In times of uncertainty, many people turn to food to help soothe their mood. Feelings of anxiety and depression can have a direct effect on what you eat. Alternatively, what you eat can affect your mood. Research on the relationship between diet and mental health is relatively new and at this time inconclusive, but there is a growing body of evidence that food may play an important role. While no one food or nutrient can alone boost your mood, a balanced eating plan with a variety of nutritious foods can support your emotional well-being.
Is there a special diet that I should follow?
- Avoid fad diets that promote rapid weight loss, require rigid rules, and eliminate entire food groups, all of which can impact your mood negatively.
- No one diet fits all, but the Mediterranean eating pattern, rich in fruits, vegetables, whole grains, fish and olive oil, has been extensively studied in relation to its positive effect on depression, anxiety, and stress.

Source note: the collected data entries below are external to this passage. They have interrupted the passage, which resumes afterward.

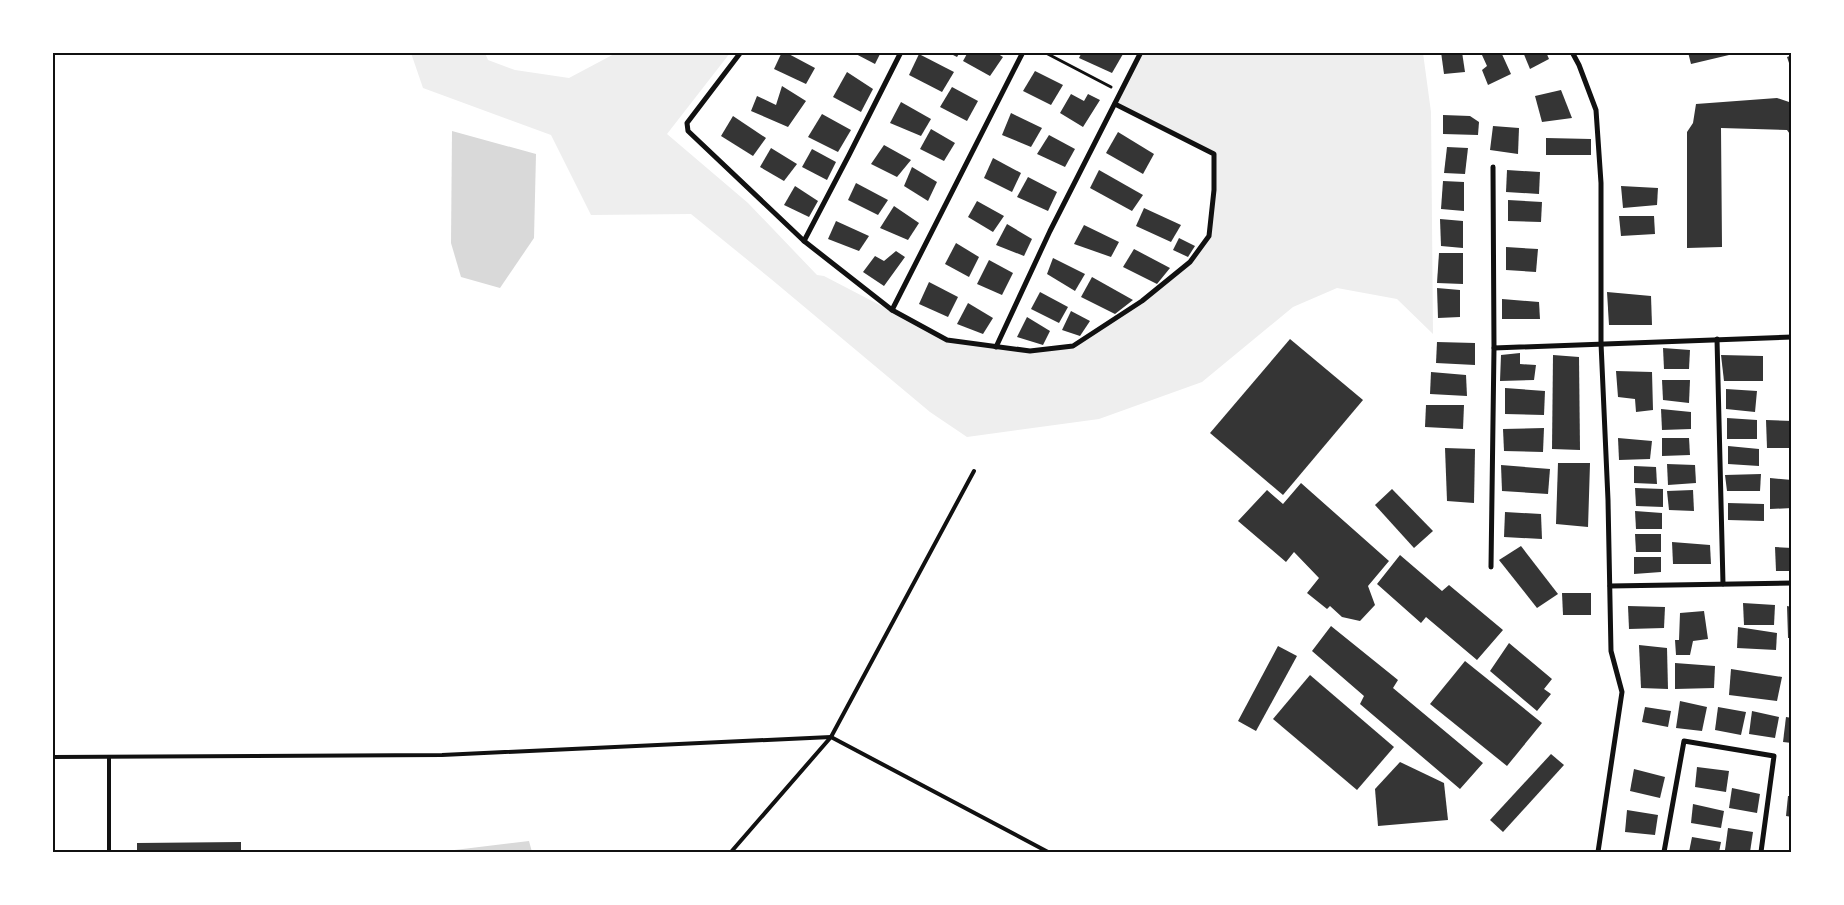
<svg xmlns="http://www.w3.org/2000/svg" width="1844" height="905" font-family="Inter,sans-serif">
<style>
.green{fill:#eee}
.water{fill:#d9d9d9}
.building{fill:#353535}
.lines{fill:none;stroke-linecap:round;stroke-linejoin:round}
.path{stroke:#111;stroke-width:3}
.service{stroke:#111;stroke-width:4}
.minor{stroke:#111;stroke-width:5}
.neatline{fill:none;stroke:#111;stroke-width:2}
</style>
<rect width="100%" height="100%" fill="#fff"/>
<polygon class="green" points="411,53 485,53 488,60 515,70 569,78 616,53 730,53 667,134 748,203 817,275 824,276 947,340 1030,351 1073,346 1142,301 1190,262 1209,236 1214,154 1115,104 1141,53 1423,53 1431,112 1433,334 1397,299 1337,288 1293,307 1202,382 1099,419 967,437 930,412 771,279 691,214 591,215 551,135 423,88"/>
<g class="water">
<polygon points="452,131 536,154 534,238 500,288 461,277 451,243"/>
<polygon points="529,841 532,852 438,852"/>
</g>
<g class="building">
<polygon points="782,52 785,52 815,68 806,84 774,69"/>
<polygon points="852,52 881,52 875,64"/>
<polygon points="947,52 960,52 957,57"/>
<polygon points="968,52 995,52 1003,57 990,76 963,61"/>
<polygon points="1082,52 1119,52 1123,54 1112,73 1079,58"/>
<polygon points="1441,52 1462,52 1465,72 1444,74"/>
<polygon points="1485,52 1501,52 1511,74 1488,85 1482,70 1487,66 1482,55"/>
<polygon points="1523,52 1546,52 1549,59 1530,69"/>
<polygon points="1688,52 1729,52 1729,55 1691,64"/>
<polygon points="919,54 954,72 942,92 909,75"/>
<polygon points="1792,55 1792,69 1791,69 1787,57"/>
<polygon points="1035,71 1063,85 1051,105 1023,91"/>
<polygon points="847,72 873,89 861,112 833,97"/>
<polygon points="782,86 806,101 788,127 751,111 757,96 776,105"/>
<polygon points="952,87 978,101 967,121 940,107"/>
<polygon points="1561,90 1572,118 1542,122 1535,96"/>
<polygon points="1071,94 1084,101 1088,94 1100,100 1083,127 1060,113"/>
<polygon points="1777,98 1792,103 1792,137 1787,130 1721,128 1722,247 1687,248 1687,132 1693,123 1696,104"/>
<polygon points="901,102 931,119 921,136 890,123"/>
<polygon points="1011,113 1042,128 1031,147 1002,135"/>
<polygon points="822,114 851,130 838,152 808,137"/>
<polygon points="1443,115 1470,116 1479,122 1478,135 1443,134"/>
<polygon points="733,116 766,138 753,156 721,136"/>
<polygon points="1493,126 1519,128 1518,154 1490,150"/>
<polygon points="931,129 955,143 944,161 920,149"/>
<polygon points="1118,132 1154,154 1143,174 1106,153"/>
<polygon points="1049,135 1075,149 1065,167 1037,154"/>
<polygon points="1546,138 1591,139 1591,155 1546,155"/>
<polygon points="884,145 911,160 897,177 871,164"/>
<polygon points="1447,147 1468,148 1465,174 1444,173"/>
<polygon points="771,148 797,164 784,181 760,167"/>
<polygon points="812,149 836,162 827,180 802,167"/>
<polygon points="993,158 1021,173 1012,192 984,178"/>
<polygon points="912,167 937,182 928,201 904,186"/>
<polygon points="1099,170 1143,195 1132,211 1090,188"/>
<polygon points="1507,170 1540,172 1539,194 1506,192"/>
<polygon points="1028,177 1057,192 1048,211 1017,197"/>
<polygon points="1443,181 1464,182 1464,211 1441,209"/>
<polygon points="856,183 888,200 878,215 848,200"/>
<polygon points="795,186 818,201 809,217 784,205"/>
<polygon points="1621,186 1658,188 1657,205 1623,208"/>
<polygon points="1508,200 1542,202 1541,222 1508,221"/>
<polygon points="977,201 1004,216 993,232 968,217"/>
<polygon points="894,206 919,223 908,240 880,228"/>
<polygon points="1144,208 1181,225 1171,242 1136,226"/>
<polygon points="1619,216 1654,216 1655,234 1621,236"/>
<polygon points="1440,219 1463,221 1463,248 1441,246"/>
<polygon points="836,221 869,236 859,251 828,239"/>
<polygon points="1007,224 1032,239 1024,256 996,245"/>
<polygon points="1084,225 1119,242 1111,257 1074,244"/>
<polygon points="1179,238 1195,246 1188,257 1173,250"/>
<polygon points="956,243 979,257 969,277 945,264"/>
<polygon points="1506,247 1538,249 1536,272 1506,270"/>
<polygon points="1134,249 1170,268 1157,284 1123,267"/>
<polygon points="896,251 905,257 884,286 863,272 875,256 884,261"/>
<polygon points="1439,253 1463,253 1463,284 1437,283"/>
<polygon points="1053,258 1085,274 1075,291 1047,274"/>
<polygon points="989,260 1013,273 1002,295 977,284"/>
<polygon points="1092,277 1133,300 1115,314 1081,297"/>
<polygon points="929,282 958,297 948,317 919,304"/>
<polygon points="1437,288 1460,290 1460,317 1438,318"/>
<polygon points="1040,292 1068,307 1059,323 1031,309"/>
<polygon points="1607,292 1651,296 1652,325 1609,325"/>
<polygon points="1502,299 1539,302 1540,319 1502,319"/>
<polygon points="968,303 993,318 983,334 957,324"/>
<polygon points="1071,311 1090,321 1080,336 1062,330"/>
<polygon points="1027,317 1050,331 1043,345 1017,337"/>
<polygon points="1290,339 1363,400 1283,495 1210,433"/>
<polygon points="1437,342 1475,343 1475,365 1436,363"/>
<polygon points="1663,348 1690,350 1689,369 1664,369"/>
<polygon points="1520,353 1520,364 1536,365 1534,380 1500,381 1501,355"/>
<polygon points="1553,355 1579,357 1580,450 1552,449"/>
<polygon points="1721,355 1763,356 1763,381 1724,381"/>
<polygon points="1616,371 1652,372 1653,410 1636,412 1635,399 1618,397"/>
<polygon points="1431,372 1466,375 1467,396 1430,394"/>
<polygon points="1662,380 1690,380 1689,403 1663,400"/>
<polygon points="1505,388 1545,391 1544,415 1505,414"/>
<polygon points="1726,389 1757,391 1755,412 1726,409"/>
<polygon points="1426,405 1464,405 1463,429 1425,427"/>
<polygon points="1661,409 1691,412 1691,429 1662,430"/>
<polygon points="1727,418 1757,420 1757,439 1727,439"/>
<polygon points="1766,420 1792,421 1792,448 1767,448"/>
<polygon points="1544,428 1543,452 1504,451 1503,429"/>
<polygon points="1618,438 1652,441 1650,459 1619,460"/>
<polygon points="1662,438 1689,438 1690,455 1662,456"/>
<polygon points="1728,446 1759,449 1759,466 1728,464"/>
<polygon points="1445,448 1475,449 1474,503 1447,501"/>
<polygon points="1558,463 1590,463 1588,527 1556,524"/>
<polygon points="1667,464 1695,465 1696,483 1668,485"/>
<polygon points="1501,465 1550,469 1548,494 1502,491"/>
<polygon points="1634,466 1656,467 1657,484 1634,483"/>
<polygon points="1761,474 1760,491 1727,491 1725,475"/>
<polygon points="1770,478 1792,480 1792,508 1770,509"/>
<polygon points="1301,483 1389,561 1368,586 1375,605 1360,621 1342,617 1330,606 1327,609 1307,593 1319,578 1294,552 1286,562 1238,521 1267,490 1283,504"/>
<polygon points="1635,488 1663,489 1663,507 1636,506"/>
<polygon points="1392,489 1433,531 1414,548 1375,505"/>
<polygon points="1693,490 1694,511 1669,510 1667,491"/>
<polygon points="1728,503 1764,504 1764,521 1728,520"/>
<polygon points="1635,511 1662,513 1662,529 1636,529"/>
<polygon points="1505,512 1541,514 1542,539 1504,537"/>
<polygon points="1635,534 1661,534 1661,552 1636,552"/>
<polygon points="1672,542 1710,545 1711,564 1673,564"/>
<polygon points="1521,546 1558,594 1537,608 1499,560"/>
<polygon points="1775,547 1792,548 1792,571 1776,571"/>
<polygon points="1400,555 1442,591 1449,585 1503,630 1477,660 1426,617 1421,623 1377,584"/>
<polygon points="1634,557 1661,557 1661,572 1634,574"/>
<polygon points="1562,593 1591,593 1591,615 1563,615"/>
<polygon points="1743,603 1775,605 1774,625 1744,625"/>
<polygon points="1628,606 1665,607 1664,628 1629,629"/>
<polygon points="1787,606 1792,607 1792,638 1788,638"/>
<polygon points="1704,611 1708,639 1693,641 1690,655 1676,655 1675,640 1679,640 1680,613"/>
<polygon points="1331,626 1398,680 1393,688 1483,763 1460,789 1360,704 1364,696 1312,651"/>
<polygon points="1738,627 1777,633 1776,650 1737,648"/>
<polygon points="1509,643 1552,679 1544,689 1551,694 1537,711 1490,671"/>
<polygon points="1639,645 1667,648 1668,689 1641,688"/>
<polygon points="1278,646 1297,656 1256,731 1238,721"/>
<polygon points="1465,661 1542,723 1507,766 1430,704"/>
<polygon points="1675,663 1715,666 1714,688 1675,689"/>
<polygon points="1731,669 1782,677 1777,701 1729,695"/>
<polygon points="1310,675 1394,747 1357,790 1273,719"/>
<polygon points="1680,701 1707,707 1702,731 1676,728"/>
<polygon points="1645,707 1671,711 1668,727 1642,722"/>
<polygon points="1718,707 1746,712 1741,735 1715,730"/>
<polygon points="1752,711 1779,717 1775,738 1749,734"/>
<polygon points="1786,717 1792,718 1792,743 1783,742"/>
<polygon points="1551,754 1564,765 1503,832 1490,820"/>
<polygon points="1400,762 1444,783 1448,820 1378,826 1375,789"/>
<polygon points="1697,767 1729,771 1726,792 1695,787"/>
<polygon points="1634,769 1665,777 1660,798 1630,791"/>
<polygon points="1732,788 1760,794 1757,813 1729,808"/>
<polygon points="1788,796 1792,796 1792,817 1786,816"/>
<polygon points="1693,804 1724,811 1721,828 1691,823"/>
<polygon points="1627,810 1658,815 1655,835 1625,832"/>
<polygon points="1728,828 1753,832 1750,852 1725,850"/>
<polygon points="1692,837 1721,842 1719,852 1689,852"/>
<polygon points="241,842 241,852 137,852 137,843"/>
</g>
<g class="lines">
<polyline class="path" points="1044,52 1111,87"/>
<g class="service">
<polyline points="52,757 442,755 831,737 1048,852"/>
<polyline points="109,757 109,852"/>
<polyline points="731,852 831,737 974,471"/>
</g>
<g class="minor">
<polyline points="741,52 687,123 688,131 804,241 892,310 947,340 1030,351 1073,346 1142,301 1190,262 1209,236 1214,190 1214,154 1115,104"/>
<polyline points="1572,52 1579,65 1596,110 1601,183 1601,343 1608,500 1611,651 1622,692 1598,852"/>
<polyline points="1493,167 1494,348 1792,337"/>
<polyline points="804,241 849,155 901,52"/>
<polyline points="892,310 1023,52"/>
<polyline points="1717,339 1723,584"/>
<polyline points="996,347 1050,231 1141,52"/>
<polyline points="1491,567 1494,348"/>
<polyline points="1610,586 1792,583"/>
<polyline points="1664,852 1684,741 1774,756 1761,852"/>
</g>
</g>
<rect width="1844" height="905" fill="none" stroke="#ffffff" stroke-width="108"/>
<rect x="54" y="54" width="1736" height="797" class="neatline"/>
</svg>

- Eat three meals a day at regular 3-4 hour intervals and begin with a balanced breakfast.
Are there foods or nutrients to include for a better mood?
- Focus on foods that are in their most whole and natural form over those that are highly processed with added sugar.
- Fill your plate with rainbow colored fruits and vegetables for their diverse antioxidant properties like anthocyanins in berries and carotenoids in dark leafy greens.
- Go for whole grains that are loaded with B-vitamins which aid in the production of serotonin, the feel good hormone.
- Try two servings a week of omega-3 rich fish such as salmon or find this essential fatty acid in flaxseeds and walnuts.
- Pour yourself a glass of vitamin D fortified dairy milk or soy beverage as low levels of this nutrient have been associated with depression and mood disorders.
- Get your fermented food fix with yogurt or sauerkraut, their probiotics may simultaneously promote gut and brain health.
- Look to foods first to fill your nutrient needs and consult with your doctor before taking any vitamin or mineral supplement.
What other lifestyle factors can help improve my mood?
- Fit in 150 minutes of physical activity over the course of a week including cardiovascular and muscle strengthening exercises and allow for time outside in nature.
- Get an adequate amount of quality sleep amounting to 7 to 8 hours per night for adults and 9 to 10 hours per night for children
- De-stress by connecting with family and friends, meditating, reading, or listening to music.
While optimal nutrition is important and can be a helpful addition to existing therapies, it is not a cure all or substitute for treatment prescribed by medical professionals.